In Ticonic Nat. Bank v. Sprague, 303 U.S. 406, 411, 58 S.Ct. 612, 614, 82 L.Ed. 926, this principle was reaffirmed: “It is true that in the liquidation of national banks, dividends from the general funds on unsecured claims are made pro rata upon the amount of each claim as of the date of the insolvency, White v. Knox, 111 U.S. 784, 4 S.Ct. 686, 28 L.Ed. 603. This method of distribution gives a proportional part of the available funds to each creditor, in accordance with the statute requiring a ‘ratable dividend.’ Rev.St. § 5236. * * * Dividends are paid on that basis. It is in order to assure equality among creditors as of the date of insolvency that interest accruing thereafter is not considered. But interest is proper where the ideal of equality is served, and so a creditor whose claim has been erroneously disallowed is entitled on its allowance to interest on his dividend from the time a ratable amount was paid other creditors. Armstrong v. American Exch. Nat. Bank, 133 U.S. 433, 470, 10 S.Ct. 450, 33 L.Ed. 747.

Chemical Nat. Bank v. Armstrong, 6 Cir., 59 F. 372, 28 L.R.A. 231, conforms to the doctrine of the Supreme Court with respect to the allowance of interest on delayed dividends in national bank receiver-ships, and has become an oft cited, unchallenged authority. Judge Taft said: (59 F. at page 384) “It remains only to consider the interest on the dividends to be paid on the $100,000 which should have been allowed by the receiver in accordance with the opinion of this court at the time that he rejected the claim. The question at issue between the receiver and the Chemical Bank was one of such doubt that it would have been quite improper for him not to try it in court. The chance of his sustaining his view was sufficiently great to make any reasonable expense, in seeking to maintain it in court, a fair charge against the other creditors because of the possible benefit they might derive by a successful issue of the litigation. Now, a part of the reasonable expense of refusing to pay what is believed to be an un7 just claim, but which is held thereafter to be a just one, is the damage from the delay to the person to whom the payment should have been made,—a damage which is measured by interest on the amount .due and unpaid during such delay. It is equitable and just, therefore, that the share of the other creditors in the assets of the bank should be reduced by enough to pay the interest on the delayed dividends on the $100,000 from the date of the rejection of the claim until such dividends are paid. This conclusion is fully sustained by the decision of the supreme court in the case of Armstrong v. [American Exch. Nat.] Bank, 133 U.S. 433, 10 S.Ct. 450, [33 L.Ed. 747].”

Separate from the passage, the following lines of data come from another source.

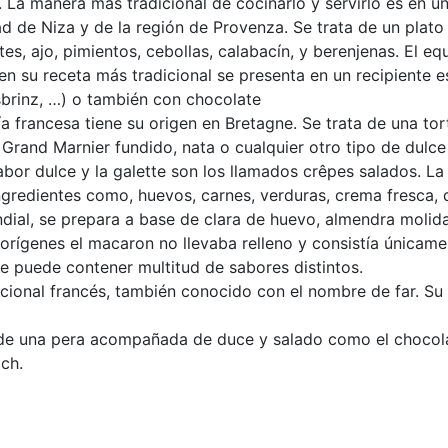
. La manera más tradicional de cocinarlo y servirlo es en 
dad de Niza y de la región de Provenza. Se trata de un plat
s, ajo, pimientos, cebollas, calabacín, y berenjenas. El eq
 su receta más tradicional se presenta en un recipiente es
sbrinz, …) o también con chocolate
a francesa tiene su origen en Bretagne. Se trata de una tor
Grand Marnier fundido, nata o cualquier otro tipo de dulc
abor dulce y la galette son los llamados crêpes salados. L
ingredientes como, huevos, carnes, verduras, crema fresca, 
dial, se prepara a base de clara de huevo, almendra molid
 orígenes el macaron no llevaba relleno y consistía únicam
te puede contener multitud de sabores distintos.
dicional francés, también conocido con el nombre de far. S
a de una pera acompañada de duce y salado como el chocola
ch.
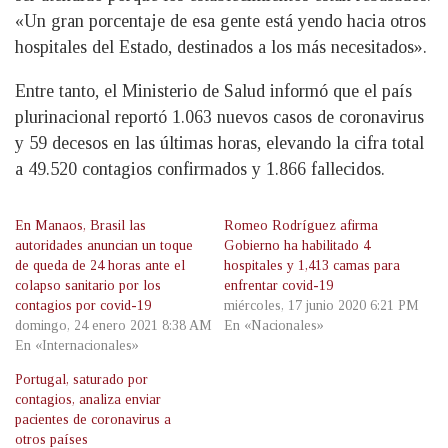
«Un gran porcentaje de esa gente está yendo hacia otros
hospitales del Estado, destinados a los más necesitados».
Entre tanto, el Ministerio de Salud informó que el país
plurinacional reportó 1.063 nuevos casos de coronavirus
y 59 decesos en las últimas horas, elevando la cifra total
a 49.520 contagios confirmados y 1.866 fallecidos.
En Manaos, Brasil las
Romeo Rodríguez afirma
autoridades anuncian un toque
Gobierno ha habilitado 4
de queda de 24 horas ante el
hospitales y 1,413 camas para
colapso sanitario por los
enfrentar covid-19
contagios por covid-19
miércoles, 17 junio 2020 6:21 PM
domingo, 24 enero 2021 8:38 AM
En «Nacionales»
En «Internacionales»
Portugal, saturado por
contagios, analiza enviar
pacientes de coronavirus a
otros países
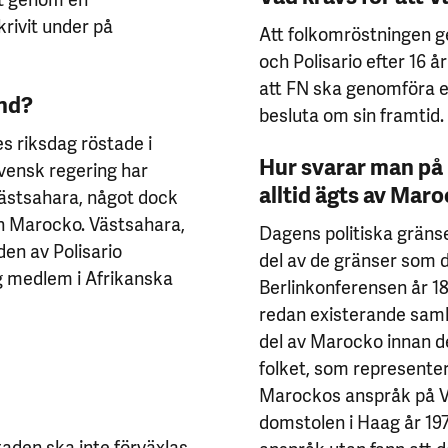
rivit under på
Att folkomröstningen 
och Polisario efter 16 år
att FN ska genomföra e
and?
besluta om sin framtid
es riksdag röstade i
Hur svarar man på
vensk regering har
alltid ägts av Mar
Västsahara, något dock
ån Marocko. Västsahara,
Dagens politiska gränse
den av Polisario
del av de gränser som 
ig medlem i Afrikanska
Berlinkonferensen år 18
redan existerande samh
del av Marocko innan d
folket, som representera
Marockos anspråk på Vä
domstolen i Haag år 19
aden ska inte förväxlas
anspråk utan fann att 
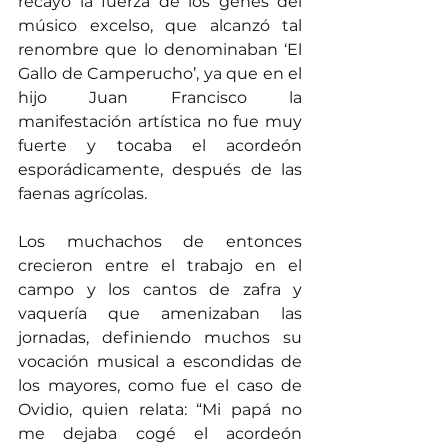
recayó la fuerza de los genes del 
músico excelso, que alcanzó tal 
renombre que lo denominaban ‘El 
Gallo de Camperucho’, ya que en el 
hijo Juan Francisco la 
manifestación artística no fue muy 
fuerte y tocaba el acordeón 
esporádicamente, después de las 
faenas agrícolas.
Los muchachos de entonces 
crecieron entre el trabajo en el 
campo y los cantos de zafra y 
vaquería que amenizaban las 
jornadas, definiendo muchos su 
vocación musical a escondidas de 
los mayores, como fue el caso de 
Ovidio, quien relata: “Mi papá no 
me dejaba cogé el acordeón 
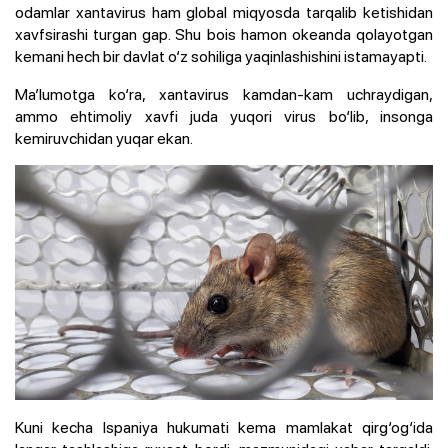
odamlar xantavirus ham global miqyosda tarqalib ketishidan
xavfsirashi turgan gap. Shu bois hamon okeanda qolayotgan
kemani hech bir davlat o‘z sohiliga yaqinlashishini istamayapti.
Ma’lumotga ko‘ra, xantavirus kamdan-kam uchraydigan,
ammo ehtimoliy xavfi juda yuqori virus bo‘lib, insonga
kemiruvchidan yuqar ekan.
Kuni kecha Ispaniya hukumati kema mamlakat qirg‘og‘ida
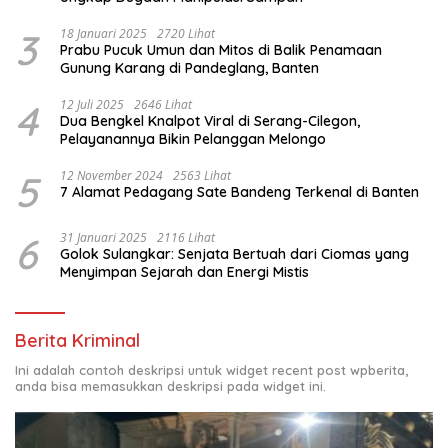
3
18 Januari 2025
2720 Lihat
Prabu Pucuk Umun dan Mitos di Balik Penamaan
Gunung Karang di Pandeglang, Banten
4
12 Juli 2025
2646 Lihat
Dua Bengkel Knalpot Viral di Serang-Cilegon,
Pelayanannya Bikin Pelanggan Melongo
5
12 November 2024
2563 Lihat
7 Alamat Pedagang Sate Bandeng Terkenal di Banten
6
31 Januari 2025
2116 Lihat
Golok Sulangkar: Senjata Bertuah dari Ciomas yang
Menyimpan Sejarah dan Energi Mistis
Berita Kriminal
Ini adalah contoh deskripsi untuk widget recent post wpberita,
anda bisa memasukkan deskripsi pada widget ini.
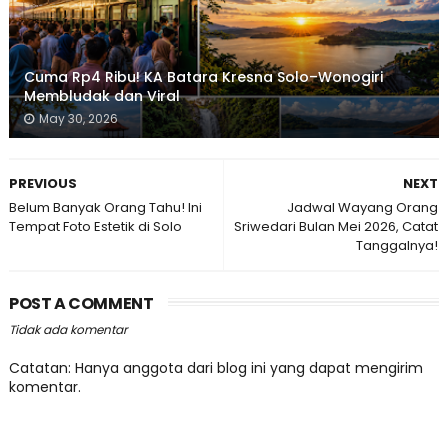
Cuma Rp4 Ribu! KA Batara Kresna Solo–Wonogiri
Membludak dan Viral
May 30, 2026
PREVIOUS
NEXT
Belum Banyak Orang Tahu! Ini
Jadwal Wayang Orang
Tempat Foto Estetik di Solo
Sriwedari Bulan Mei 2026, Catat
Tanggalnya!
POST A COMMENT
Tidak ada komentar
Catatan: Hanya anggota dari blog ini yang dapat mengirim
komentar.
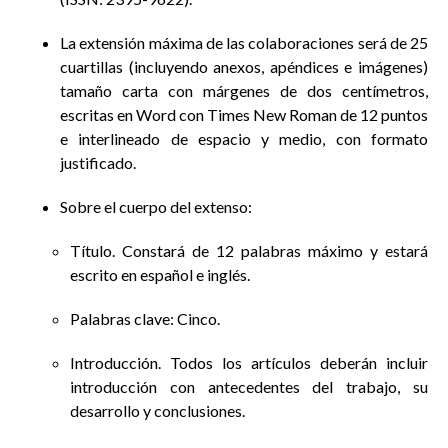
La extensión máxima de las colaboraciones será de 25
cuartillas (incluyendo anexos, apéndices e imágenes)
tamaño carta con márgenes de dos centímetros,
escritas en Word con Times New Roman de 12 puntos
e interlineado de espacio y medio, con formato
justificado.
Sobre el cuerpo del extenso:
Título. Constará de 12 palabras máximo y estará
escrito en español e inglés.
Palabras clave: Cinco.
Introducción. Todos los artículos deberán incluir
introducción con antecedentes del trabajo, su
desarrollo y conclusiones.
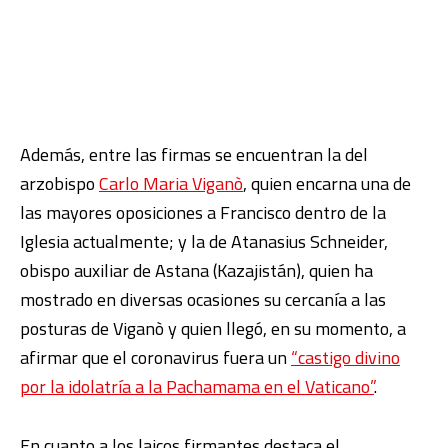
Además, entre las firmas se encuentran la del
arzobispo
Carlo Maria Viganò
, quien encarna una de
las mayores oposiciones a Francisco dentro de la
Iglesia actualmente; y la de
Atanasius
Schneider
,
obispo auxiliar de Astana (Kazajistán), quien ha
mostrado en diversas ocasiones su cercanía a las
posturas de Viganò y quien llegó, en su momento, a
afirmar que
el coronavirus fuera un
“castigo divino
por la idolatría a la Pachamama en el Vaticano”
.
En cuanto a los laicos firmantes destaca el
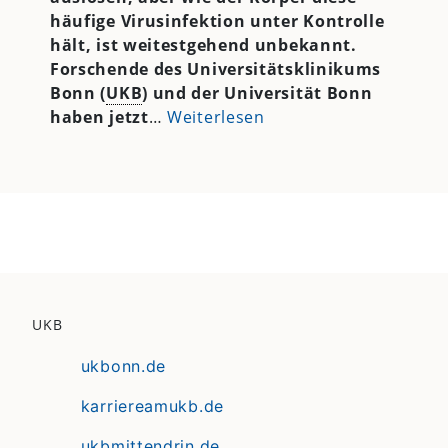
häufige Virusinfektion unter Kontrolle
hält, ist weitestgehend unbekannt.
Forschende des Universitätsklinikums
Bonn (
UKB
) und der Universität Bonn
haben jetzt
…
Weiterlesen
UKB
ukbonn.de
karriereamukb.de
ukbmittendrin.de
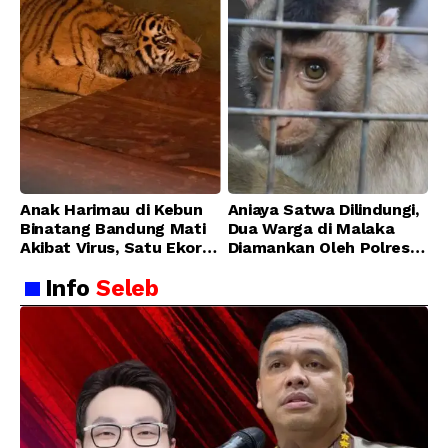
Anak Harimau di Kebun
Aniaya Satwa Dilindungi,
Binatang Bandung Mati
Dua Warga di Malaka
Akibat Virus, Satu Ekor
Diamankan Oleh Polres
Lainnya Berangsur
Malaka
Info
Seleb
Membaik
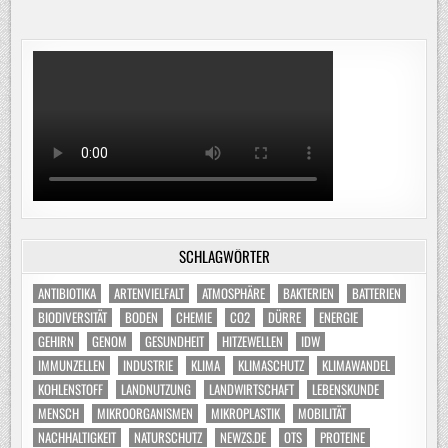
SCHLAGWÖRTER
ANTIBIOTIKA
ARTENVIELFALT
ATMOSPHÄRE
BAKTERIEN
BATTERIEN
BIODIVERSITÄT
BODEN
CHEMIE
CO2
DÜRRE
ENERGIE
GEHIRN
GENOM
GESUNDHEIT
HITZEWELLEN
IDW
IMMUNZELLEN
INDUSTRIE
KLIMA
KLIMASCHUTZ
KLIMAWANDEL
KOHLENSTOFF
LANDNUTZUNG
LANDWIRTSCHAFT
LEBENSKUNDE
MENSCH
MIKROORGANISMEN
MIKROPLASTIK
MOBILITÄT
NACHHALTIGKEIT
NATURSCHUTZ
NEWZS.DE
OTS
PROTEINE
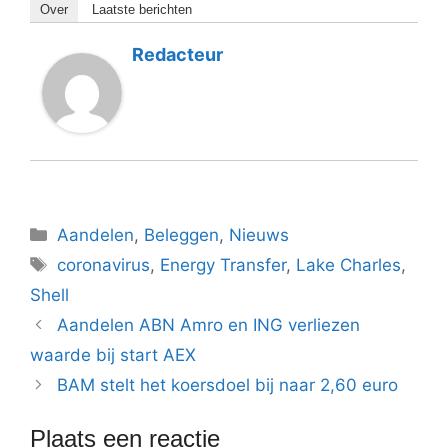
Over
Laatste berichten
Redacteur
Categorieën
Aandelen
,
Beleggen
,
Nieuws
Tags
coronavirus
,
Energy Transfer
,
Lake Charles
,
Shell
Aandelen ABN Amro en ING verliezen
waarde bij start AEX
BAM stelt het koersdoel bij naar 2,60 euro
Plaats een reactie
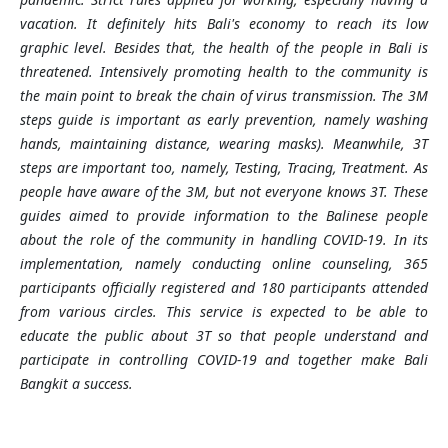
vacation. It definitely hits Bali's economy to reach its low
graphic level. Besides that, the health of the people in Bali is
threatened. Intensively promoting health to the community is
the main point to break the chain of virus transmission. The 3M
steps guide is important as early prevention, namely washing
hands, maintaining distance, wearing masks). Meanwhile, 3T
steps are important too, namely, Testing, Tracing, Treatment. As
people have aware of the 3M, but not everyone knows 3T. These
guides aimed to provide information to the Balinese people
about the role of the community in handling COVID-19. In its
implementation, namely conducting online counseling, 365
participants officially registered and 180 participants attended
from various circles. This service is expected to be able to
educate the public about 3T so that people understand and
participate in controlling COVID-19 and together make Bali
Bangkit a success.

Citing the opinion of this court just discussed, and also that of the Supreme Court in Armstrong v. American Exch. Nat. Bank, supra, the same principle was applied in a bank liquidation under state bank insolvency laws in Mothersead, State Bank Com’r of Oklahoma v. United States Fidelity & Guaranty Co., 8 Cir., 22 F.2d 644, 653, 654. See, also, Douglass v. Thurston County, 9 Cir., 86 F.2d 899, 910, 911. Cf. American Surety Co. v. Bethlehem Nat. Bank, D.C., 33 F.Supp. 722, 724; Id., 3 Cir., 116 F.2d 75, 77; Id., 314 U.S. 314, 62 S.Ct. 226, 86 L.Ed. 241, 138 A.L.R. 509. For further reference to the payment of interest on delayed dividends in the liquidation of insolvent banks, see 7 American Jurisprudence, p. 537, Sec. 746 ; 9 Corpus Juris Secundum, Banks and Banking, § 758, p. 1324.

If, as urged by the Receiver, the expression in First Nat. Bank of Chattanooga v. Bell, 6 Cir., 97 F.2d 683, 685, to the effect that the claimants were not entitled to interest from the date of the dividends paid by the receiver, indicates a contrary view to that herein voiced, with respect to the allowance of interest on delayed dividends, the former expression of this court is disapproved as in conflict with the controlling cases, Armstrong v. American Exch. Nat. Bank; Ticonic Nat. Bank v. Sprague, and Chemical Nat. Bank v. Armstrong, supra, which were not mentioned in that opinion.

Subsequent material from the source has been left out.